We all know very well that the recovery of a sum of money, however small or big, is the most difficult task especially in our country. Now if hospitals are asked to hand over the bodies of dead patients to relatives on humanitarian grounds without payment of outstanding dues what arrangement will the government make to ensure payment within a reasonable time? Will it send a recovery team free of cost to the patient’s doorstep after the obsequies and the mourning period is over and get the amount remitted to the hospital? I think not.

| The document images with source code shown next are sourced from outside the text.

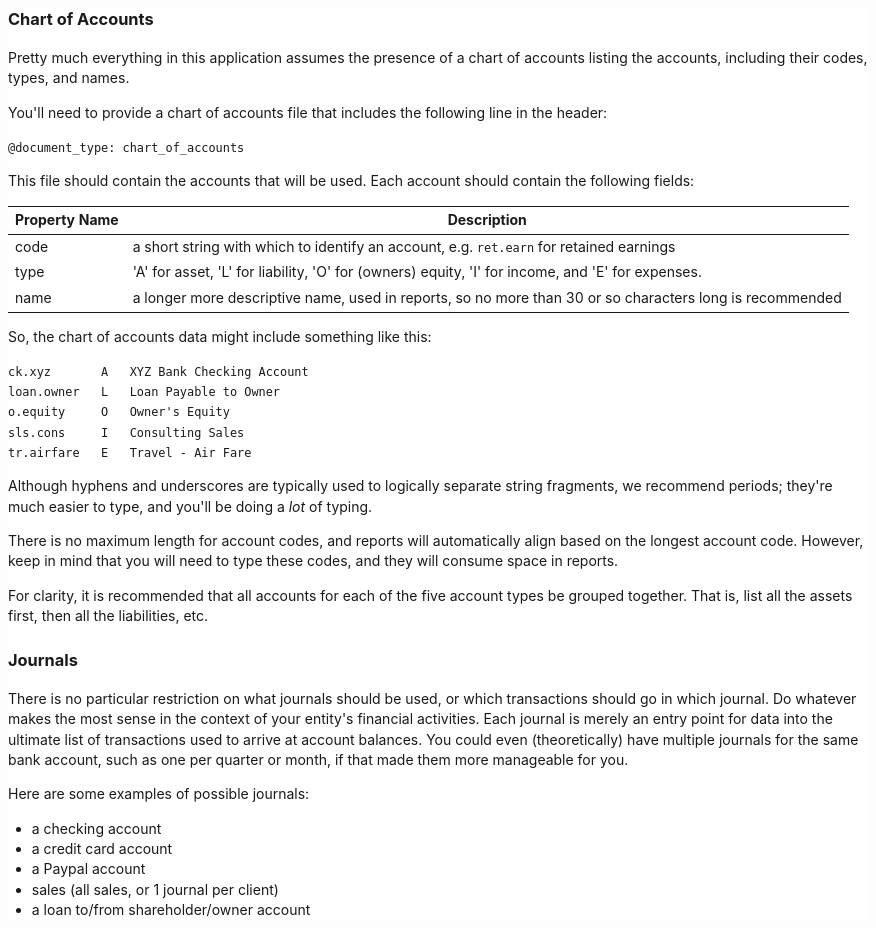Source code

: 

### Chart of Accounts

Pretty much everything in this application assumes the presence of a chart of accounts
listing the accounts, including their codes, types, and names.

You'll need to provide a chart of accounts file that includes the following line in the header:

`@document_type: chart_of_accounts`

This file should contain the accounts
that will be used. Each account should contain the following fields:

| Property Name | Description |
| ------------- | ------------- |
| code          | a short string with which to identify an account, e.g. `ret.earn` for retained earnings
| type          | 'A' for asset, 'L' for liability, 'O' for (owners) equity, 'I' for income, and 'E' for expenses.
| name          | a longer more descriptive name, used in reports, so no more than 30 or so characters long is recommended
  

So, the chart of accounts data might include something like this:

```
ck.xyz       A   XYZ Bank Checking Account
loan.owner   L   Loan Payable to Owner
o.equity     O   Owner's Equity
sls.cons     I   Consulting Sales
tr.airfare   E   Travel - Air Fare
```

Although hyphens and underscores are typically used to logically separate string fragments,
we recommend periods; they're much easier to type, and you'll be doing a _lot_ of typing.

There is no maximum length for account codes, and reports will automatically align based
on the longest account code. However, keep in mind that you will need to type these codes,
and they will consume space in reports.

For clarity, it is recommended that all accounts for each of the five account types be grouped together. That is, list all the assets first, then all the liabilities, etc.


### Journals

There is no particular restriction on what journals should be used, or which transactions should go in which journal. Do whatever makes the most sense in the context of your entity's financial activities. Each journal is merely an entry point for data into the ultimate list of transactions used to arrive at account balances. You could even (theoretically) have multiple journals for the same bank account, such as one per quarter or month, if that made them more manageable for you.

Here are some examples of possible journals:

* a checking account
* a credit card account
* a Paypal account
* sales (all sales, or 1 journal per client)
* a loan to/from shareholder/owner account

Once this new Act comes into operation these situations will naturally become the order of the day because it is the natural tendency of all human beings both good, bad and the ugly to avoid coughing up money. So, I cannot help feeling that clauses like the two that I have highlighted here may seem very fair and full of compassion. But they are at the same time very unrealistic and impracticable when we attempt to implement them. Because they can become the source of much conflict and unpleasantness the government should stop encouraging people to shun their obligations and responsibilities just to portray itself as pro-people and pro-poor.

If your doctor has been forcibly drawn into an unpleasant argument and quarrel just before it is his turn to see you or operate upon your kith and kin what care or safety can you expect from him? Please ask yourself and your government too! To avoid unpleasantness, hospitals will simply refrain from accepting critically ill patients where the risk of mortality is high. Most peace-loving and self-respecting doctors will choose to quit the profession and get into less stressful and more lucrative pursuits.

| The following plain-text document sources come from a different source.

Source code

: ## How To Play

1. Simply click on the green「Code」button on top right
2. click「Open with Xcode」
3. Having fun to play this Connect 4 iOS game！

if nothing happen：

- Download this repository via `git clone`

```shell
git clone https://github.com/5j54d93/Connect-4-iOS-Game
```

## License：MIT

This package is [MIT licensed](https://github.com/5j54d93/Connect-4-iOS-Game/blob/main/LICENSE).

Consequent upon the enactment of a similar legislation in Bengal, a staggering 562 private hospitals and nursing homes have been reportedly shut down by their owners over the past six months. This will be the case in Karnataka too which has insanely chosen to tread a similar path that will only lead us nowhere.

Incidentally, thanks to the crisis that we doctors have gone through recently which has made us tougher and has united us. We have also made some very startling discoveries. We have discovered who are our real friends and we have realised what foolish things we have been doing all along. For instance, thousands of so-called service clubs, across the length and breadth of our country, that have been boasting of their great public service of free health camps, were doing it only with the free assistance from doctors. And yet, let alone coming to our help, not a single one of them uttered one kind word in support of our cause during our time of crisis. Alas! There was not the feeblest whisper from any one of their ‘noble’ members that a noble profession was being treated in the most ignoble way!

It is, therefore, time for doctors to stop associating with them, giving them our time and free service. I’m only echoing the silent voices of my fraternity which I have heard over the past two weeks. We can form our own Doctors’ Service Clubs in all the towns and cities where we practice and do much good to our society and our fellow human beings as we all belong to a community that is called ‘Humanity’!